■ Exercise aim
Count every line in the entries that holds the word "followed". The reply is that count alone.

Items from a data source
>>>
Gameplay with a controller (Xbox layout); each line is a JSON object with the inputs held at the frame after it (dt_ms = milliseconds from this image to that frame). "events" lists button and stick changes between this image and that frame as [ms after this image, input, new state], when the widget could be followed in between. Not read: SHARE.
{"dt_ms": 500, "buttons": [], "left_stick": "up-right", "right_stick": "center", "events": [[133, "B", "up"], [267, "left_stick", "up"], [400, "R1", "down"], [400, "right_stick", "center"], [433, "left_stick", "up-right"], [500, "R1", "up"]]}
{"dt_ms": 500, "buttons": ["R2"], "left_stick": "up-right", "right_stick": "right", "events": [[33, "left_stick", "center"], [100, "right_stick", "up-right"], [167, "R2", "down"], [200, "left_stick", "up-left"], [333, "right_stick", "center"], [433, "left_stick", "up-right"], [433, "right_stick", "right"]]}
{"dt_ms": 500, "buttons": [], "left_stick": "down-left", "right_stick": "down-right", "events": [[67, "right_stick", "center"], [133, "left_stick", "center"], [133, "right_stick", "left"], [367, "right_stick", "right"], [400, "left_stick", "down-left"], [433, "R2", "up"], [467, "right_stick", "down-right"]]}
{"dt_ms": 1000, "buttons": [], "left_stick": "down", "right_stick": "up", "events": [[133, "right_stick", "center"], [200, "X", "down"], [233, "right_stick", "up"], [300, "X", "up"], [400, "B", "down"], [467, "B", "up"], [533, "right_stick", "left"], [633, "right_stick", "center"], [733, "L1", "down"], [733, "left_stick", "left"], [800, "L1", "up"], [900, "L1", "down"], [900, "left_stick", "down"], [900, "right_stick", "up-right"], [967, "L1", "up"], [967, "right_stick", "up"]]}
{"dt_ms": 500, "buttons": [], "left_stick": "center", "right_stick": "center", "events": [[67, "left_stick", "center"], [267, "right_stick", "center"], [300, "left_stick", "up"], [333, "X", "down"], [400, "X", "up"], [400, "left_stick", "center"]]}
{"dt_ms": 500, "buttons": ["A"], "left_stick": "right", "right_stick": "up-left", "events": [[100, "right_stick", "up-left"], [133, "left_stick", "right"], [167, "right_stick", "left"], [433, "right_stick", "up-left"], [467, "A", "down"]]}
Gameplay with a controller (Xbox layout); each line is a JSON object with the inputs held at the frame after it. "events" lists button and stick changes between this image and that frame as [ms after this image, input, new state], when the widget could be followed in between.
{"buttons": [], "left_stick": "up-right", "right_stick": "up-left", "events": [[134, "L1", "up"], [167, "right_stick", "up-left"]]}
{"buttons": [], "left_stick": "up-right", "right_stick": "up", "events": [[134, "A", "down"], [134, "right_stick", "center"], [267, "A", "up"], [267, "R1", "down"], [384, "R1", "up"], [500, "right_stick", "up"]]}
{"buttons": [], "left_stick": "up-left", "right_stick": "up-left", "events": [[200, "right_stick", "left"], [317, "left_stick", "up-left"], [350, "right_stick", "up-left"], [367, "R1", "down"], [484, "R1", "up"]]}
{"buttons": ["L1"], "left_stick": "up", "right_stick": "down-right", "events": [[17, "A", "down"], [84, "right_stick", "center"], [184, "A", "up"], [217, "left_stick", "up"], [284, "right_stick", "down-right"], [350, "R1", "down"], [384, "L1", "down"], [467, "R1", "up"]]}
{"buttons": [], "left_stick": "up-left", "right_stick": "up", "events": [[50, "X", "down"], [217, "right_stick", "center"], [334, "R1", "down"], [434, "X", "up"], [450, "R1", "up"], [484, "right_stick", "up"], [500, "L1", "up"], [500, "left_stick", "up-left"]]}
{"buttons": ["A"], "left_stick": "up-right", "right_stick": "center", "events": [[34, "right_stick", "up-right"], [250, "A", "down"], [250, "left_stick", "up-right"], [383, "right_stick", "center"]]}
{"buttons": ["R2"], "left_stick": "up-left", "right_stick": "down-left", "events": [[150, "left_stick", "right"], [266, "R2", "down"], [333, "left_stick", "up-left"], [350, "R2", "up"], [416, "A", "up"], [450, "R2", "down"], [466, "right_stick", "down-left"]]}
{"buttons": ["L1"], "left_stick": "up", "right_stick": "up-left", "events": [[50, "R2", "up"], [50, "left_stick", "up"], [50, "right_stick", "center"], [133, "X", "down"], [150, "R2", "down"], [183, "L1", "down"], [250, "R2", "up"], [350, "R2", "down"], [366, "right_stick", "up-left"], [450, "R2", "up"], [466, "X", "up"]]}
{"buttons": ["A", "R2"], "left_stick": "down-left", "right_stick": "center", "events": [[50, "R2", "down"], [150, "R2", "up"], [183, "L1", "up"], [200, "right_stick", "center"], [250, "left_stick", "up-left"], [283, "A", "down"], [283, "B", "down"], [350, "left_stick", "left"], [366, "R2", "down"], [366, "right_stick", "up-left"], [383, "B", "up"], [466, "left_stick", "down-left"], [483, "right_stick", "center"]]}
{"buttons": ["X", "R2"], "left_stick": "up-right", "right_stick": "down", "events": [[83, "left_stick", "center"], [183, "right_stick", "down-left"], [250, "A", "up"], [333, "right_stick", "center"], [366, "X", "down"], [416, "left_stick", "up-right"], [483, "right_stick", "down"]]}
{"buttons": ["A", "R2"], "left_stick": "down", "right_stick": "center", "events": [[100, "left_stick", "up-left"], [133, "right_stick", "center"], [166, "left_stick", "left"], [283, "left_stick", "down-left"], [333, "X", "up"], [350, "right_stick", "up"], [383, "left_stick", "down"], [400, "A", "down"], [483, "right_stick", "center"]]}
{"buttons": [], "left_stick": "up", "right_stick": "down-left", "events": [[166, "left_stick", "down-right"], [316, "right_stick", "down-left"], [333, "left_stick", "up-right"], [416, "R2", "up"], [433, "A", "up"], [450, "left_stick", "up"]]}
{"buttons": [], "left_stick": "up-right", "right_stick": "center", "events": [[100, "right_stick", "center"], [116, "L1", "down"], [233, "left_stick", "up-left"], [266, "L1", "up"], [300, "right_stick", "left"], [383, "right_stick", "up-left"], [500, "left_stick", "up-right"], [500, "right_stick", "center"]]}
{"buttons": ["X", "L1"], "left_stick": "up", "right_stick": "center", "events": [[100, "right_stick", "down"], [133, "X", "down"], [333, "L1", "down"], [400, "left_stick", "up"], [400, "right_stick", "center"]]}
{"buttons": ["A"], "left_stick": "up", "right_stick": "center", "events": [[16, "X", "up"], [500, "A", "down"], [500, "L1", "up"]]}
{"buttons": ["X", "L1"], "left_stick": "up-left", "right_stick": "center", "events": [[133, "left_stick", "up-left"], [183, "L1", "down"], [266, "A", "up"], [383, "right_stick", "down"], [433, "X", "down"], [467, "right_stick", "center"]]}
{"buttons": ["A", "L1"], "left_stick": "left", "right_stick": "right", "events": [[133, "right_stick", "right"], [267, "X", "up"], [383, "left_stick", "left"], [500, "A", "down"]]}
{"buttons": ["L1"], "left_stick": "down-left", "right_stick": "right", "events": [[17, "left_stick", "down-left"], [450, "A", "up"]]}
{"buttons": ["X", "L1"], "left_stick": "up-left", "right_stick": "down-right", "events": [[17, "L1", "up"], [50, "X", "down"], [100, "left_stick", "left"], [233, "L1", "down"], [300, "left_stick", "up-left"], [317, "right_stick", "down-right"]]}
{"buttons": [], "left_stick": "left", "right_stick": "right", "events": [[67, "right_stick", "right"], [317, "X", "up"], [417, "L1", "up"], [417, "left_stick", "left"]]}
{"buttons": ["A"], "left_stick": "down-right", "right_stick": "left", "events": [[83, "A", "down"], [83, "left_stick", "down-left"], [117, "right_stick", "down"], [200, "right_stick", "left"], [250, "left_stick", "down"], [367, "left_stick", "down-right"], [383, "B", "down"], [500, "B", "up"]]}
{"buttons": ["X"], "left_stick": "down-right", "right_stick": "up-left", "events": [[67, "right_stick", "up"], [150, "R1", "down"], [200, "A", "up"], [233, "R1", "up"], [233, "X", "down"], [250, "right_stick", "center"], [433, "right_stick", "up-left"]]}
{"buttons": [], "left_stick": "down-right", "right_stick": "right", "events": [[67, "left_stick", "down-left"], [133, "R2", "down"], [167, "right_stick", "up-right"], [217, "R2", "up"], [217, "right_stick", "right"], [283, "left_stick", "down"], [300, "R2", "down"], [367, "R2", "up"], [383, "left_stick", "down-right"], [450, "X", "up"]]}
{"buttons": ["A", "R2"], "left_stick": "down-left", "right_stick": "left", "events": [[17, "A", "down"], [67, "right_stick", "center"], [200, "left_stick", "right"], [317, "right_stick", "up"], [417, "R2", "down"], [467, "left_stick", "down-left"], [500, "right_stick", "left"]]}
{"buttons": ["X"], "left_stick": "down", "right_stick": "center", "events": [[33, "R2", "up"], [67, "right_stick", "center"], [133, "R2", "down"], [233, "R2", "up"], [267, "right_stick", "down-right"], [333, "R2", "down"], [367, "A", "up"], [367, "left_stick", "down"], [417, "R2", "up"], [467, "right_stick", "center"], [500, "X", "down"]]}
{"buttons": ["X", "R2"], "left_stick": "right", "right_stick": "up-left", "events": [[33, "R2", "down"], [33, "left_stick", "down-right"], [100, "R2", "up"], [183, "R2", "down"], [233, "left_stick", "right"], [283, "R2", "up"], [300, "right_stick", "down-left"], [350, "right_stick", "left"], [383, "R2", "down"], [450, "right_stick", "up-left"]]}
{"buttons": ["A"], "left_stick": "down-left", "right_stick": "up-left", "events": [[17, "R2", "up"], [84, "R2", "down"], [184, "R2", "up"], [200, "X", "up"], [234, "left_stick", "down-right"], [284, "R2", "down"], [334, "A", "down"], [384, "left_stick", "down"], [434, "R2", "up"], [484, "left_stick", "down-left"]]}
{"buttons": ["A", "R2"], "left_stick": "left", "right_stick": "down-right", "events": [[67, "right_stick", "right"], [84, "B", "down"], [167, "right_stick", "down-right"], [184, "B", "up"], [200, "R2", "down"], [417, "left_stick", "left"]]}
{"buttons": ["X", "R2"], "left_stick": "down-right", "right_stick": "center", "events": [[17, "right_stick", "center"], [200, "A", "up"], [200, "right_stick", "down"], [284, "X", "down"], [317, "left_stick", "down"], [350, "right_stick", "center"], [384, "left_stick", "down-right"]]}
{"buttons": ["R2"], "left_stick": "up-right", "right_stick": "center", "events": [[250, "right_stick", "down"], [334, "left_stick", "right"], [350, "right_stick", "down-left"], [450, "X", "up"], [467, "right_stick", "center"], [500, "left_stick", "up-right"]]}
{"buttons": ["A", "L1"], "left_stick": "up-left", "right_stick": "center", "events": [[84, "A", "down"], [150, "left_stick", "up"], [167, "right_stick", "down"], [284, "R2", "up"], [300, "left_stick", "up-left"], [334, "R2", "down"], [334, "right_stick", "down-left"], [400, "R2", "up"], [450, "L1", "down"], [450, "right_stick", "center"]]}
<<<
■ Output
2